== HOW TO COMPLETE THIS TASK ==
State how many lines in the entries below contain the word "tercer". Reply with the number only.

═════ DATA TO EXAMINE

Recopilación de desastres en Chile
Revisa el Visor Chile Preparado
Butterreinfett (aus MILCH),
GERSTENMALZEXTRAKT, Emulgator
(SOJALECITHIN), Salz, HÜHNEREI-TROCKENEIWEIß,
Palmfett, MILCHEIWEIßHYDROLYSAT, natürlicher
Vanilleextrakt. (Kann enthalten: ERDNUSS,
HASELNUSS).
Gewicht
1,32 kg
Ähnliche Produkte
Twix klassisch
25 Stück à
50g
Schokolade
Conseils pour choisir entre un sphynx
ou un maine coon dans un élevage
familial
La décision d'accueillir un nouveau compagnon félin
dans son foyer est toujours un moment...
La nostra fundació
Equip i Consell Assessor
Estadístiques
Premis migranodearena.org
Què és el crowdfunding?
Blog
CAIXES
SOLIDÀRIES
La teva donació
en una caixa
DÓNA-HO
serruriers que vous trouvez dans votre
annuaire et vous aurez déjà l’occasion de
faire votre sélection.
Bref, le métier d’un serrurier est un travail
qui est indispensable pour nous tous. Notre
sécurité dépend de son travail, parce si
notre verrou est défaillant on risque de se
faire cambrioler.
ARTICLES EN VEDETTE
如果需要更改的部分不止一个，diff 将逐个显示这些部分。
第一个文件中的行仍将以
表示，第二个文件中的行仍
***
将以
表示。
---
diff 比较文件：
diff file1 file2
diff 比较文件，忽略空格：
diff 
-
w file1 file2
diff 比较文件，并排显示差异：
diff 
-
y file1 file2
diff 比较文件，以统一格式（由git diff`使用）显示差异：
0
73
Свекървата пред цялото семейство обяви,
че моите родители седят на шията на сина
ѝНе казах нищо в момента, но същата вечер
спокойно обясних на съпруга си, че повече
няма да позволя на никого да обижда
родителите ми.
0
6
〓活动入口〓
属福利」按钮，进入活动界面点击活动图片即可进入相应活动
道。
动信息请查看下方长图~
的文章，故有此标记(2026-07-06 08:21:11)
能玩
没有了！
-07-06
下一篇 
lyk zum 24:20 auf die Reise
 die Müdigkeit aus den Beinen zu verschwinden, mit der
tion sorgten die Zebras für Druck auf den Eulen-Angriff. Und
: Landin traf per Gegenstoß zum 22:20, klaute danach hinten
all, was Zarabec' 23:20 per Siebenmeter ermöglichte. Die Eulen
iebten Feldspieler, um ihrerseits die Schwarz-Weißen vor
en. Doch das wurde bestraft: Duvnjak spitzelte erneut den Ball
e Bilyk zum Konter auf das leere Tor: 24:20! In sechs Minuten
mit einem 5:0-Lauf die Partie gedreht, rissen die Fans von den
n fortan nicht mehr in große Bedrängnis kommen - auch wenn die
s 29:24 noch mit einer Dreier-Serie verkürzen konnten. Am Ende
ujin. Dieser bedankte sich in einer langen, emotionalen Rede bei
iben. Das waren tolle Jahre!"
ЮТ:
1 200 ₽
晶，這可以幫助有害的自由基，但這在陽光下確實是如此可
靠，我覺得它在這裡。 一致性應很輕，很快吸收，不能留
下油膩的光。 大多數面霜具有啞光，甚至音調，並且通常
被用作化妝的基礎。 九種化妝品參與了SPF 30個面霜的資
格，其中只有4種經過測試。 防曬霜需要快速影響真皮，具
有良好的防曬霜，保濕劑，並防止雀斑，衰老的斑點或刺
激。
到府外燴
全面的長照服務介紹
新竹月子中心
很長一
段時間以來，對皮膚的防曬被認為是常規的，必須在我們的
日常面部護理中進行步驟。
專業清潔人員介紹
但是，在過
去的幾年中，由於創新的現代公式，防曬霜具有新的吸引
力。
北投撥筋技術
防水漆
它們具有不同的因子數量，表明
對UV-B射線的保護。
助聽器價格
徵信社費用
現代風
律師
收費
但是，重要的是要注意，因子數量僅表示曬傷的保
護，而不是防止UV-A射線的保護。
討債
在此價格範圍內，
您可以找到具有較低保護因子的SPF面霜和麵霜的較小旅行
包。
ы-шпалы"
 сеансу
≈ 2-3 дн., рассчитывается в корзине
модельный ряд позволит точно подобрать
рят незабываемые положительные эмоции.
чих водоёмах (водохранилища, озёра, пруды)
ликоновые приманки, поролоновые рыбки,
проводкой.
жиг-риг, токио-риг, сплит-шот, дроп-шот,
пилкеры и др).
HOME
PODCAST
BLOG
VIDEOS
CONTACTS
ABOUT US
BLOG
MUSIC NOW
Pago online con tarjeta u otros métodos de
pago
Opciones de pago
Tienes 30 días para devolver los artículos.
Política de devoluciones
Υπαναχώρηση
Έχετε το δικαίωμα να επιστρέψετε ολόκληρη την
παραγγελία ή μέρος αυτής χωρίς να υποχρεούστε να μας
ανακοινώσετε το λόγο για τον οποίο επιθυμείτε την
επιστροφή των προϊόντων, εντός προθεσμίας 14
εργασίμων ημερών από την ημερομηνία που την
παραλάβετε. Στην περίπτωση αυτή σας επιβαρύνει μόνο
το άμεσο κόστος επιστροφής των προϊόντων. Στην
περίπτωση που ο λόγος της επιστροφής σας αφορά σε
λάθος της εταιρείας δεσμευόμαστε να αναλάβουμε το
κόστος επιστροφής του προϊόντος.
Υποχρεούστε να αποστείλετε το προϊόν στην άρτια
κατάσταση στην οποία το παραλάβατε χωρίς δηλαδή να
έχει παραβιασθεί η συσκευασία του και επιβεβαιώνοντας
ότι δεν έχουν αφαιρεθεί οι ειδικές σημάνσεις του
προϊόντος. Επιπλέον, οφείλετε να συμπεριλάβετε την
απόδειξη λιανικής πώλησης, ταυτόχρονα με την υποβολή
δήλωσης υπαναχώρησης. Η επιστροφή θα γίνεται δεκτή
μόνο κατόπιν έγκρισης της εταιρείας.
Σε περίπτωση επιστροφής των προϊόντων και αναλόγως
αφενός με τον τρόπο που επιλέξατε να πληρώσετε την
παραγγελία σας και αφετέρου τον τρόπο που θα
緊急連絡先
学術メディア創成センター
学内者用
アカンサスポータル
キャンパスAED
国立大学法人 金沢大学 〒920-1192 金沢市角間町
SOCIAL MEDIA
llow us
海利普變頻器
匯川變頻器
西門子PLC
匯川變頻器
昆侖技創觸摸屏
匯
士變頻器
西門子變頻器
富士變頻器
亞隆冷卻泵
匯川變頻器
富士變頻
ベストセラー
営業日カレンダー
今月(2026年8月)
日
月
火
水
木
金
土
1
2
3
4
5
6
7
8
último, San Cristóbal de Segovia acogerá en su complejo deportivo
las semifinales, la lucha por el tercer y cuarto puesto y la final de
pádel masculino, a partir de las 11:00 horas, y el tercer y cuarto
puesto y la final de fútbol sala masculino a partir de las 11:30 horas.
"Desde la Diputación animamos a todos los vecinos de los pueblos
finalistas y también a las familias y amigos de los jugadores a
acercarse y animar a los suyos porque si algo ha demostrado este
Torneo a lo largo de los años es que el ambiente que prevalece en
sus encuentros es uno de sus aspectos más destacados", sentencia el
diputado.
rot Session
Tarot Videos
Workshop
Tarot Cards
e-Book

══════════

== RESULT FOR THIS EXERCISE ==
2